NHS revises its dress code



Last year, in October, Medeea Ionescu and the Young Feminists, proposed a dress code policy change to the board. After meeting with Mr. Jefferey Litke, who is a standing member on the Board of Education and is in the running for representative of the 70th House District, The Young Feminists teamed up with members of Diversify, GSA and the Black Student Union at a meeting with the board to share their thoughts before the votes.

After months of waiting, the new school year has brought  new dress code policies for our high school; non-discriminatory, as well as ungendered and embracing of all cultures as well as students’ attire being up to the parents and themselves rather than the district. 

One argument against the previous dress code was telling a girl to cover up,which can be seen as sexist coming from a teacher in a high school. It makes students, who are children, feel self-conscious about their own bodies, especially when it’s coming from an adult in a superior position to them. A girl’s body is not harmful to the environment and the board agrees that a girl’s body should never be seen as a disruption to a boy’s education. 

“The new dress-code policy will definitely make positive changes throughout the school. It has already become evident that students have felt more comfortable knowing that they can express themselves any way that they choose without the fear of being penalized for it. Additionally, it’s been making it easier for students to follow and know the consequences due to the fact that the new policy essentially forces teachers to enforce the dress code the same across the board,” said Medeea Ionescu, the YF director. 

About the previous policy, she says,  “I believe that the old dress code was outdated, and it definitely held sexist, and even racist, undertones. It was heavy on the fact that a student’s respect and character were measured by the way they dress. I personally believe this is dehumanizing. A person’s character and accomplishments can never be measured by the way they choose to express themselves fashion-wise.”

“I personally have not been affected by the old dress code policy. However, I had a friend, who happened to be curvier, that got dress-coded despite the fact that they wore the same thing as me at times. This was a trend across the school, where curvier women got dress-coded more often. 

In regard to the new dress code, I have noticed that I have been more confident in the things that I wear.
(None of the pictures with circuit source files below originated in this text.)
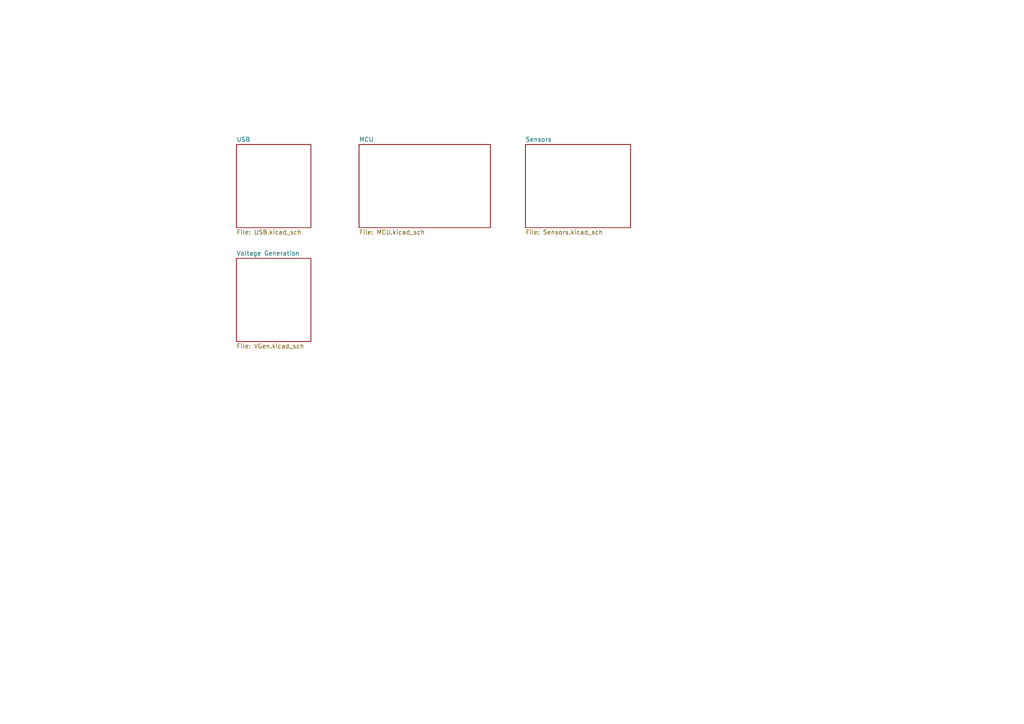
<source format=kicad_sch>
(kicad_sch (version 20211123) (generator eeschema)

  (uuid 6ba7999e-14c6-4ae7-8a9c-b3178da083ce)

  (paper "A4")

  


  (sheet (at 104.14 41.91) (size 38.1 24.13) (fields_autoplaced)
    (stroke (width 0.1524) (type solid) (color 0 0 0 0))
    (fill (color 0 0 0 0.0000))
    (uuid 381ac0ba-1452-42d2-80b0-a1b73edf92b7)
    (property "Sheet name" "MCU" (id 0) (at 104.14 41.1984 0)
      (effects (font (size 1.27 1.27)) (justify left bottom))
    )
    (property "Sheet file" "MCU.kicad_sch" (id 1) (at 104.14 66.6246 0)
      (effects (font (size 1.27 1.27)) (justify left top))
    )
  )

  (sheet (at 68.58 41.91) (size 21.59 24.13) (fields_autoplaced)
    (stroke (width 0.1524) (type solid) (color 0 0 0 0))
    (fill (color 0 0 0 0.0000))
    (uuid 7ba41709-763d-4924-b365-501a763cce07)
    (property "Sheet name" "USB" (id 0) (at 68.58 41.1984 0)
      (effects (font (size 1.27 1.27)) (justify left bottom))
    )
    (property "Sheet file" "USB.kicad_sch" (id 1) (at 68.58 66.6246 0)
      (effects (font (size 1.27 1.27)) (justify left top))
    )
  )

  (sheet (at 152.4 41.91) (size 30.48 24.13) (fields_autoplaced)
    (stroke (width 0.1524) (type solid) (color 0 0 0 0))
    (fill (color 0 0 0 0.0000))
    (uuid a22ef832-33fc-4544-9dac-b6ed3c7ca675)
    (property "Sheet name" "Sensors" (id 0) (at 152.4 41.1984 0)
      (effects (font (size 1.27 1.27)) (justify left bottom))
    )
    (property "Sheet file" "Sensors.kicad_sch" (id 1) (at 152.4 66.6246 0)
      (effects (font (size 1.27 1.27)) (justify left top))
    )
  )

  (sheet (at 68.58 74.93) (size 21.59 24.13) (fields_autoplaced)
    (stroke (width 0.1524) (type solid) (color 0 0 0 0))
    (fill (color 0 0 0 0.0000))
    (uuid a54d34e1-6045-4f4c-bb09-a70ef04dc72a)
    (property "Sheet name" "Voltage Generation" (id 0) (at 68.58 74.2184 0)
      (effects (font (size 1.27 1.27)) (justify left bottom))
    )
    (property "Sheet file" "VGen.kicad_sch" (id 1) (at 68.58 99.6446 0)
      (effects (font (size 1.27 1.27)) (justify left top))
    )
  )

  (sheet_instances
    (path "/" (page "1"))
    (path "/a22ef832-33fc-4544-9dac-b6ed3c7ca675" (page "2"))
    (path "/381ac0ba-1452-42d2-80b0-a1b73edf92b7" (page "3"))
    (path "/7ba41709-763d-4924-b365-501a763cce07" (page "4"))
    (path "/a54d34e1-6045-4f4c-bb09-a70ef04dc72a" (page "5"))
  )

  (symbol_instances
    (path "/381ac0ba-1452-42d2-80b0-a1b73edf92b7/1112b7d9-fa55-49d2-a6fe-e666f391852c"
      (reference "U?") (unit 1) (value "ESP32-C3-WROOM-02-H4") (footprint "MODULE_ESP32-C3-WROOM-02-H4")
    )
  )
)

</source>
I have loved being able to wear ripped jeans and crop tops without the fear of getting dress coded. These feelings have been shared by many of my peers as well.”

While NHS has made strides in evening out the way we see our students, many districts continue to struggle with this issue. Dress codes have hounded public schools since the late sixties.

“The first school dress code law was established in 1969 by the U.S. Supreme Court. The case, known as Tinker vs. Des Moines Independent School District, involved several high school students who wore black armbands to school in a planned protest against the Vietnam War,” according to  FindLaw’s team of legal writers and editors in June of 2016.

In an article by ACLU.org, about the landmark amendment Tinker vs. Des Moines, we learn, “Mary Beth Tinker was a 13-year-old junior high school student in December 1965 when she and a group of students decided to wear black armbands to school to protest the war in Vietnam. The school board got wind of the protest and passed a preemptive ban. When Mary Beth arrived at school on Dec. 16, she was asked to remove the armband and was then suspended.

Four other students were suspended as well, including her brother John Tinker and Chris Eckhardt. The students were told they could not return to school until they agreed to remove their armbands. The students returned after the Christmas break without armbands, but in protest, they wore black clothing for the remainder of the school year — and filed a First Amendment lawsuit,” the article continued. Along with the photo to the right, ACLU.org also linked a YouTube video “A Supreme Court Milestone for Students’ Free Speech Rights”: https://youtu.be/go63SCNT6OQ 

Since 1969, students’ self-expression has been repressed. Dress code policies which have, and will, continue to, enforce ‘no vulgarities, clothing that depicts lewd, sexually explicit, or indecent drug use, gang-related graphics, and no weapons’ are rather ethical. On the other hand, some other policies are not only misogynistic but can also interfere with freedom of religion. 

More of these unethical policies have been seasonal clothing restrictions, such as limits on midriffs and lower backs not being exposed in hot weather, all of which can make young girls self-conscious and uncomfortable in their own skin. 

These policies start when a child enters kindergarten, the first year of grade school where they learn how to count to 100 and learn vowels. Children learn opinions, beliefs, and habits from their families…How can 4 and 5 year old children be guilty for public order offenses?

Overall, the impact dress codes have on mental health is severe, more often than not leading to self-esteem issues and body dysmorphia amongst adolescents. An activist website, ThisIsGendered.org said,  “The fear that girls in revealing clothes will cause sexual tension or provoke unwanted attention, tells us that there is still a lot of (hyper)sexualisation, objectification and shaming of women’s bodies to unlearn.”

As the rest of the country figures it out, the students at NHS will express themselves.